A Guide to Wedding Tipping
Tips are never obligatory―they are supposed to be expressions of appreciation for especially good service. That said, unless
the service was terrible, would you walk away from a restaurant table without leaving one? The same applies to weddings: It
is customary to show your gratitude by tipping many of the people involved in making yours a success. Here are a few guidelines
to help you navigate.
Check Your Contracts
“Many gratuities are built into the price quotes for major items like catering―typically 15 to 20 percent―or smaller things
like limos,” says Alan Fields, coauthor of Bridal Bargains ($15, amazon.com). Read carefully to avoid unnecessarily double-tipping. “If the gratuity is not included in the contract, you might consider
adding it in the contract so you don’t have to deal with it on the day,” suggests Anna Post, author of Do I Have to Wear White? Emily Post Answers America’s Top Wedding Questions ($15, amazon.com).
Don’t Tip the Owners
If your photographer owns the studio, there’s no need to tip him. The same goes for bands not booked through an agency and
the beauty-shop owner who does your hair.
= = =
**TO-DO ITEM A:** For each statement below, say yes or no depending on whether it agrees with the wedding tipping guide, and quote the guide's words that decide it. (i) Gratuities built into catering quotes are typically 15 to 20 percent. (ii) Tips at a wedding are obligatory. (iii) A photographer who owns the studio should be tipped.
= = =
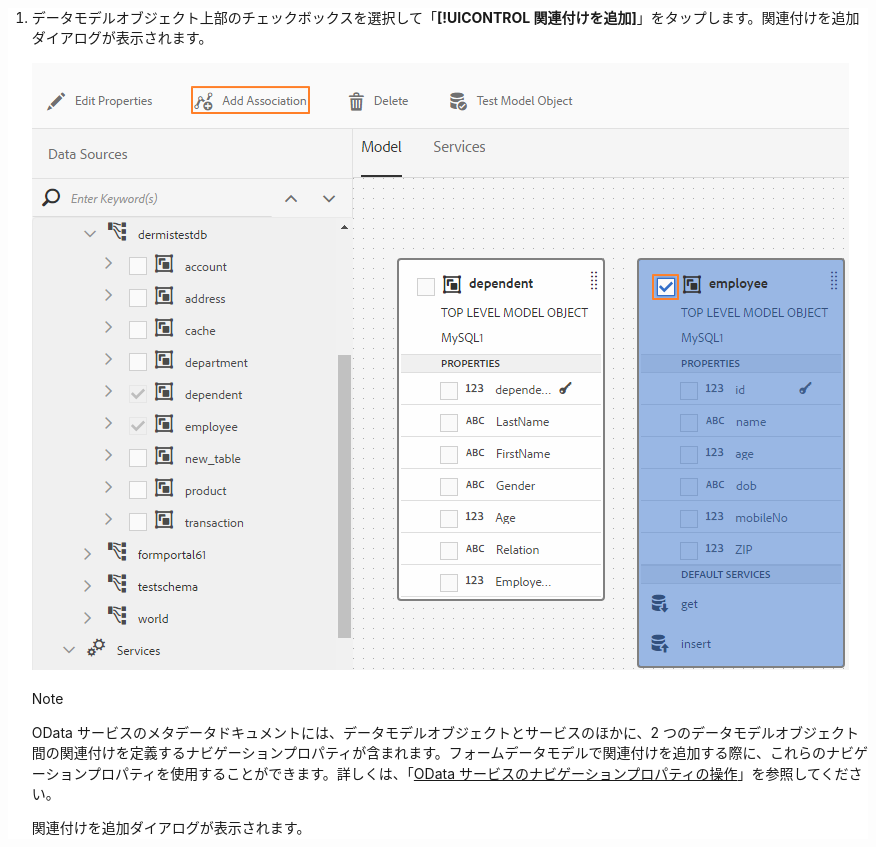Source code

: 1. データモデルオブジェクト上部のチェックボックスを選択して「**[!UICONTROL 関連付けを追加]**」をタップします。関連付けを追加ダイアログが表示されます。

   ![追加関連](assets/add-association.png)

   >[!NOTE]
   >
   >OData サービスのメタデータドキュメントには、データモデルオブジェクトとサービスのほかに、2 つのデータモデルオブジェクト間の関連付けを定義するナビゲーションプロパティが含まれます。フォームデータモデルで関連付けを追加する際に、これらのナビゲーションプロパティを使用することができます。詳しくは、「[OData サービスのナビゲーションプロパティの操作](#work-with-navigation-properties-of-odata-services)」を参照してください。

   関連付けを追加ダイアログが表示されます。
= = =
**TO-DO ITEM B:** Format every line of the record above as a numbered list. Skip blank lines and leave the picture out.

**RESPONSE AREA A:**
(i) Yes: "typically 15 to 20 percent"
(ii) No: "Tips are never obligatory"
(iii) No: "If your photographer owns the studio, there’s no need to tip him."

**RESPONSE AREA B:**
1. Source code
2. : 1. データモデルオブジェクト上部のチェックボックスを選択して「**[!UICONTROL 関連付けを追加]**」をタップします。関連付けを追加ダイアログが表示されます。
3.    ![追加関連](assets/add-association.png)
4.    >[!NOTE]
5.    >
6.    >OData サービスのメタデータドキュメントには、データモデルオブジェクトとサービスのほかに、2 つのデータモデルオブジェクト間の関連付けを定義するナビゲーションプロパティが含まれます。フォームデータモデルで関連付けを追加する際に、これらのナビゲーションプロパティを使用することができます。詳しくは、「[OData サービスのナビゲーションプロパティの操作](#work-with-navigation-properties-of-odata-services)」を参照してください。
7.    関連付けを追加ダイアログが表示されます。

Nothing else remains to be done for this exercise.